Dan Acree’s Publisher’s Letter in the Winter ‘08 issue received a huge response, mostly from other Boomers who shared Acree’s experience listening to late-night radio on their transistor radios.
Dan Acree’s story about living in Oklahoma and listening to distant radio signals brought back a flood of memories—all good—of growing up in Tulsa. I also discovered the Wolfman on XERF-AM and tuned in Larry Lujack (WLS-AM), William “Hoss” Allen (WLAC-AM) and many others. Was there a better time for radio? I don’t think so. Nothing can replace the DJ talking to you and spinning the 45s.
Great story about Wolfman in the Winter ‘08 issue. I was just 18 years old and looking to learn radio when I landed an internship at Wolfman’s Los Angeles studio in the early ‘70s. The shows for XERB-AM were recorded at that studio and then ferried down across the border into Tijuana. It was there that I met Wolfman’s personal manager and business partner, Don Kelley. The work involved long days and nights. But I could never outwork Kelley. When I complained, he would remind me that this was a job millions would dream of having and that “if you’re still here in six months, you might have a shot at a career in this business.” Twenty-two years later, I reminded Don of that conversation over drinks after another long day. By that time I had graduated to executive producer of Wolfman’s radio programs and was a trusted confidant of this truly legendary entertainer.

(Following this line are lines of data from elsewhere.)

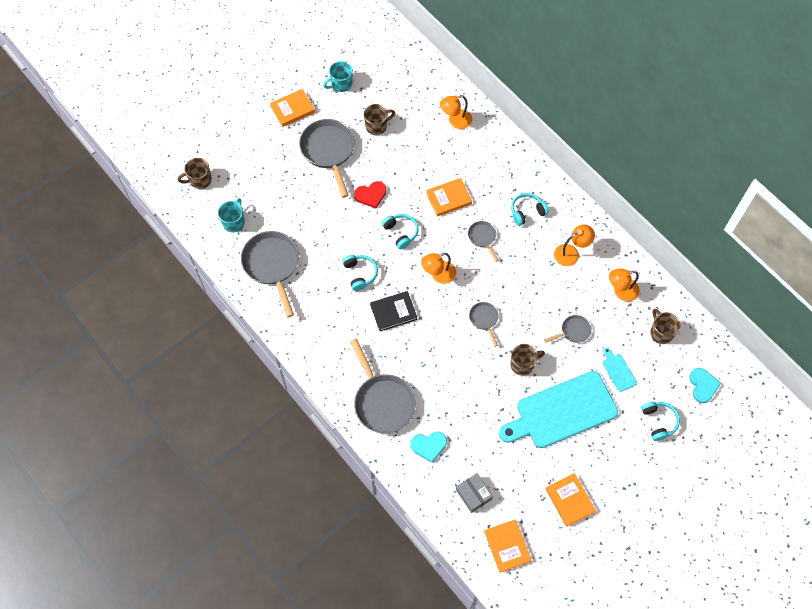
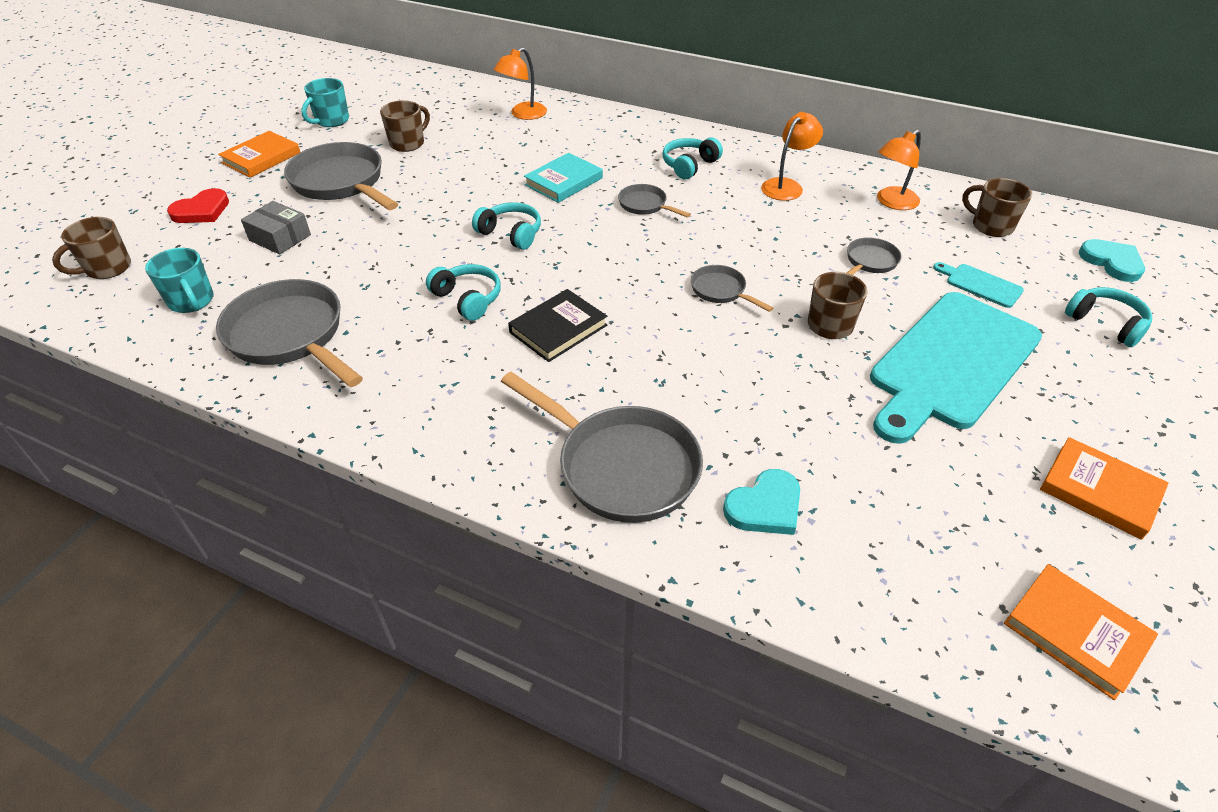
camera: 25 degrees left, 20 degrees down
(234, 222) = (192, 301): turquoise mug -> turquoise mug turned 150 degrees clockwise
(371, 195) = (436, 208): red heart -> red heart (202, 210)
(438, 275) = (606, 262): orange lamp -> none
(448, 198) = (564, 181): orange book -> turquoise book
(473, 494) = (921, 558): grey box -> grey box (280, 237)

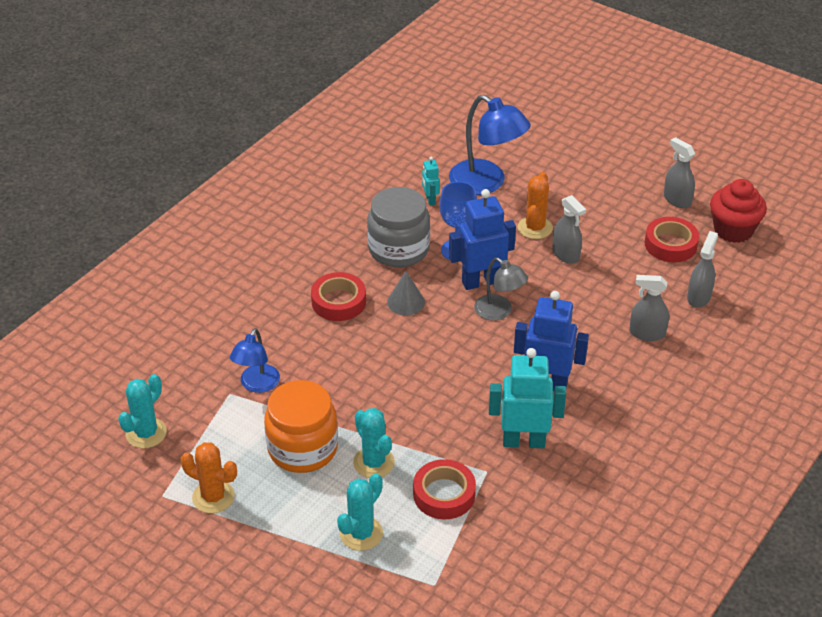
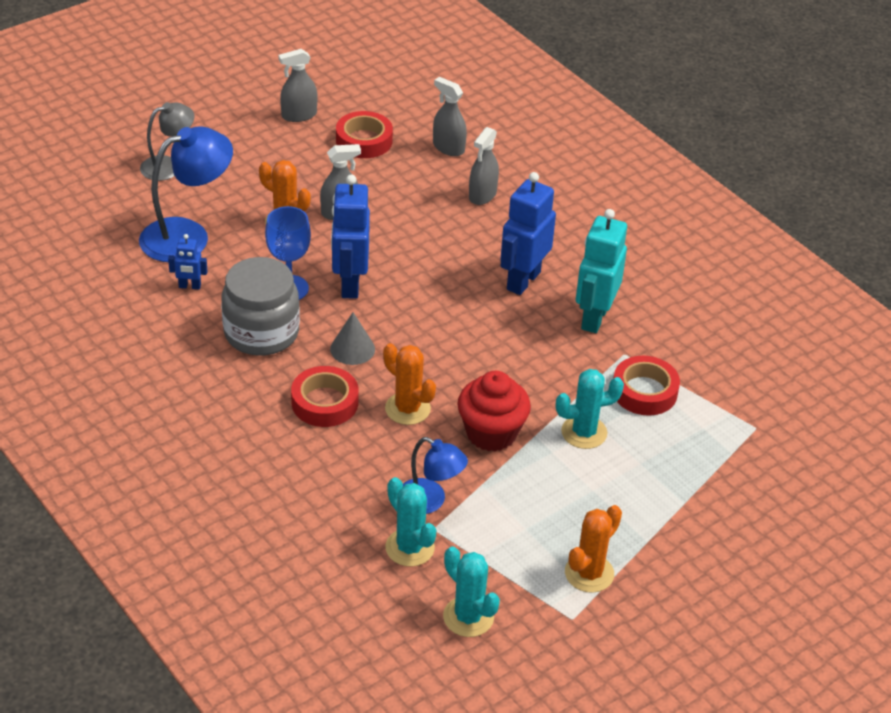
camera: 75 degrees left, 0 degrees up
(302, 448) = (543, 483): orange jar -> none
(353, 349) = (407, 409): none -> orange cactus
(361, 533) = (677, 465): turquoise cactus -> turquoise cactus (410, 548)
(430, 200) = (189, 286): turquoise robot -> blue robot
(499, 312) = (403, 284): grey lamp -> grey lamp (168, 166)
(733, 230) = (365, 96): red cupcake -> red cupcake (491, 433)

While Bob Smith (Wolfman’s name at birth) created the character, it was Don Kelley who brought him to the attention of Hollywood’s movers and shakers and made his name, face and voice familiar to millions around the world. Don always reminded me, “Wolfman is the star, no matter what, we’re meant to be in the background. That’s our job.” Wolfman and I had just returned home to North Carolina from a book tour that day in July, 1995 when he died instantly of a massive heart attack. I still miss him.